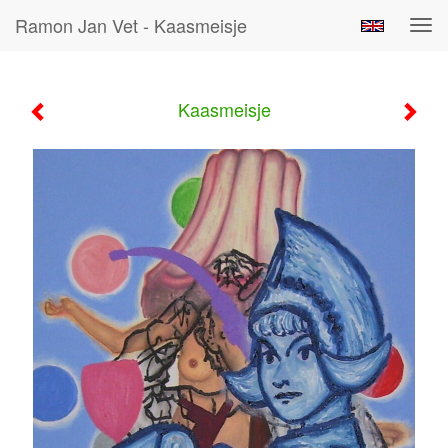
Ramon Jan Vet - Kaasmeisje
Tog
navi
Kaasmeisje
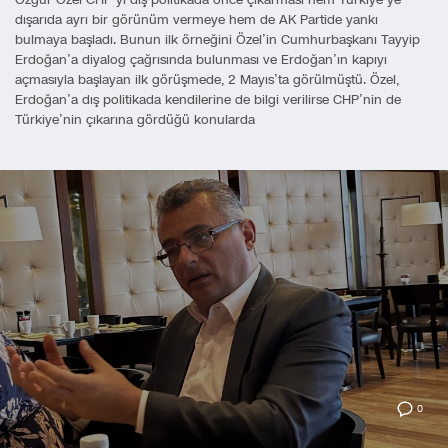
Özgür Özel CHP’yi dış politikada önce çıkarması hem Türkiye’ye
dışarıda ayrı bir görünüm vermeye hem de AK Partide yankı
bulmaya başladı. Bunun ilk örneğini Özel’in Cumhurbaşkanı Tayyip
Erdoğan’a diyalog çağrısında bulunması ve Erdoğan’ın kapıyı
açmasıyla başlayan ilk görüşmede, 2 Mayıs’ta görülmüştü. Özel,
Erdoğan’a dış politikada kendilerine de bilgi verilirse CHP’nin de
Türkiye’nin çıkarına gördüğü konularda
0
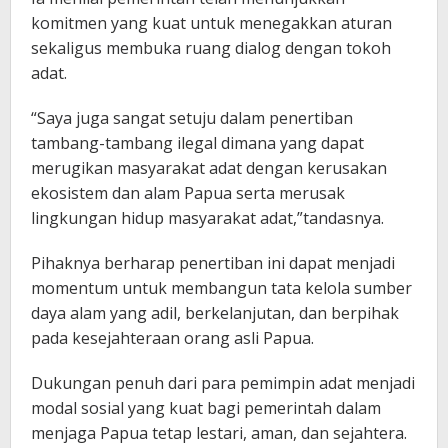
komitmen yang kuat untuk menegakkan aturan
sekaligus membuka ruang dialog dengan tokoh
adat.
“Saya juga sangat setuju dalam penertiban
tambang-tambang ilegal dimana yang dapat
merugikan masyarakat adat dengan kerusakan
ekosistem dan alam Papua serta merusak
lingkungan hidup masyarakat adat,”tandasnya.
Pihaknya berharap penertiban ini dapat menjadi
momentum untuk membangun tata kelola sumber
daya alam yang adil, berkelanjutan, dan berpihak
pada kesejahteraan orang asli Papua.
Dukungan penuh dari para pemimpin adat menjadi
modal sosial yang kuat bagi pemerintah dalam
menjaga Papua tetap lestari, aman, dan sejahtera.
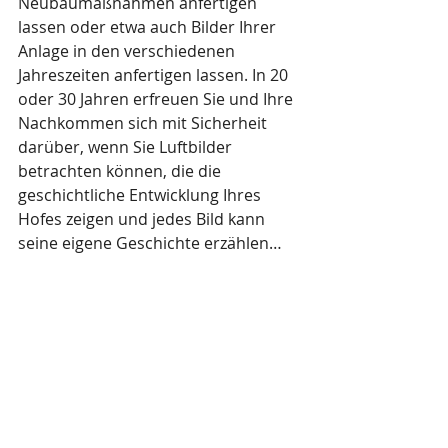
Neubaumaßnahmen anfertigen 
lassen oder etwa auch Bilder Ihrer 
Anlage in den verschiedenen 
Jahreszeiten anfertigen lassen. In 20 
oder 30 Jahren erfreuen Sie und Ihre 
Nachkommen sich mit Sicherheit 
darüber, wenn Sie Luftbilder 
betrachten können, die die 
geschichtliche Entwicklung Ihres 
Hofes zeigen und jedes Bild kann 
seine eigene Geschichte erzählen…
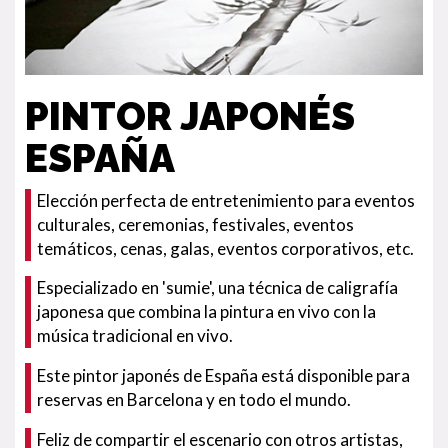
PINTOR JAPONÉS
ESPAÑA
Elección perfecta de entretenimiento para eventos
culturales, ceremonias, festivales, eventos
temáticos, cenas, galas, eventos corporativos, etc.
Especializado en 'sumie', una técnica de caligrafía
japonesa que combina la pintura en vivo con la
música tradicional en vivo.
Este pintor japonés de España está disponible para
reservas en Barcelona y en todo el mundo.
Feliz de compartir el escenario con otros artistas,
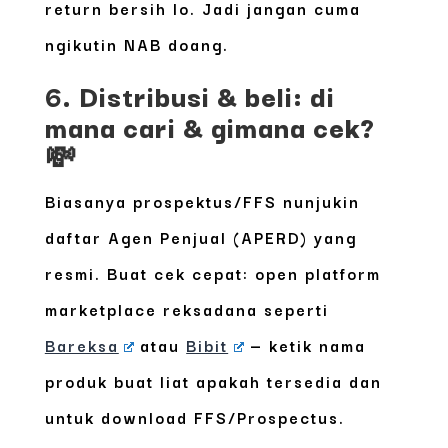
return bersih lo. Jadi jangan cuma
ngikutin NAB doang.
6. Distribusi & beli: di
mana cari & gimana cek?
💸
Biasanya prospektus/FFS nunjukin
daftar Agen Penjual (APERD) yang
resmi. Buat cek cepat: open platform
marketplace reksadana seperti
Bareksa
atau
Bibit
— ketik nama
produk buat liat apakah tersedia dan
untuk download FFS/Prospectus.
▬▬▬
- DIRECTIVE:
Render each line of text in the material above as a Markdown table with the columns Row and Line, numbering the rows in order and omitting blank lines. Leave the pictures out of the table.

- FINISHED TASK:
| Row | Line |
|---|---|
| 1 | Ramon Jan Vet - Kaasmeisje |
| 2 | Tog |
| 3 | navi |
| 4 | Kaasmeisje |
| 5 | Özgür Özel CHP’yi dış politikada önce çıkarması hem Türkiye’ye |
| 6 | dışarıda ayrı bir görünüm vermeye hem de AK Partide yankı |
| 7 | bulmaya başladı. Bunun ilk örneğini Özel’in Cumhurbaşkanı Tayyip |
| 8 | Erdoğan’a diyalog çağrısında bulunması ve Erdoğan’ın kapıyı |
| 9 | açmasıyla başlayan ilk görüşmede, 2 Mayıs’ta görülmüştü. Özel, |
| 10 | Erdoğan’a dış politikada kendilerine de bilgi verilirse CHP’nin de |
| 11 | Türkiye’nin çıkarına gördüğü konularda |
| 12 | 0 |
| 13 | komitmen yang kuat untuk menegakkan aturan |
| 14 | sekaligus membuka ruang dialog dengan tokoh |
| 15 | adat. |
| 16 | “Saya juga sangat setuju dalam penertiban |
| 17 | tambang-tambang ilegal dimana yang dapat |
| 18 | merugikan masyarakat adat dengan kerusakan |
| 19 | ekosistem dan alam Papua serta merusak |
| 20 | lingkungan hidup masyarakat adat,”tandasnya. |
| 21 | Pihaknya berharap penertiban ini dapat menjadi |
| 22 | momentum untuk membangun tata kelola sumber |
| 23 | daya alam yang adil, berkelanjutan, dan berpihak |
| 24 | pada kesejahteraan orang asli Papua. |
| 25 | Dukungan penuh dari para pemimpin adat menjadi |
| 26 | modal sosial yang kuat bagi pemerintah dalam |
| 27 | menjaga Papua tetap lestari, aman, dan sejahtera. |
| 28 | Neubaumaßnahmen anfertigen  |
| 29 | lassen oder etwa auch Bilder Ihrer  |
| 30 | Anlage in den verschiedenen  |
| 31 | Jahreszeiten anfertigen lassen. In 20  |
| 32 | oder 30 Jahren erfreuen Sie und Ihre  |
| 33 | Nachkommen sich mit Sicherheit  |
| 34 | darüber, wenn Sie Luftbilder  |
| 35 | betrachten können, die die  |
| 36 | geschichtliche Entwicklung Ihres  |
| 37 | Hofes zeigen und jedes Bild kann  |
| 38 | seine eigene Geschichte erzählen… |
| 39 | PINTOR JAPONÉS |
| 40 | ESPAÑA |
| 41 | Elección perfecta de entretenimiento para eventos |
| 42 | culturales, ceremonias, festivales, eventos |
| 43 | temáticos, cenas, galas, eventos corporativos, etc. |
| 44 | Especializado en 'sumie', una técnica de caligrafía |
| 45 | japonesa que combina la pintura en vivo con la |
| 46 | música tradicional en vivo. |
| 47 | Este pintor japonés de España está disponible para |
| 48 | reservas en Barcelona y en todo el mundo. |
| 49 | Feliz de compartir el escenario con otros artistas, |
| 50 | return bersih lo. Jadi jangan cuma |
| 51 | ngikutin NAB doang. |
| 52 | 6. Distribusi & beli: di |
| 53 | mana cari & gimana cek? |
| 54 | 💸 |
| 55 | Biasanya prospektus/FFS nunjukin |
| 56 | daftar Agen Penjual (APERD) yang |
| 57 | resmi. Buat cek cepat: open platform |
| 58 | marketplace reksadana seperti |
| 59 | Bareksa |
| 60 | atau |
| 61 | Bibit |
| 62 | — ketik nama |
| 63 | produk buat liat apakah tersedia dan |
| 64 | untuk download FFS/Prospectus. |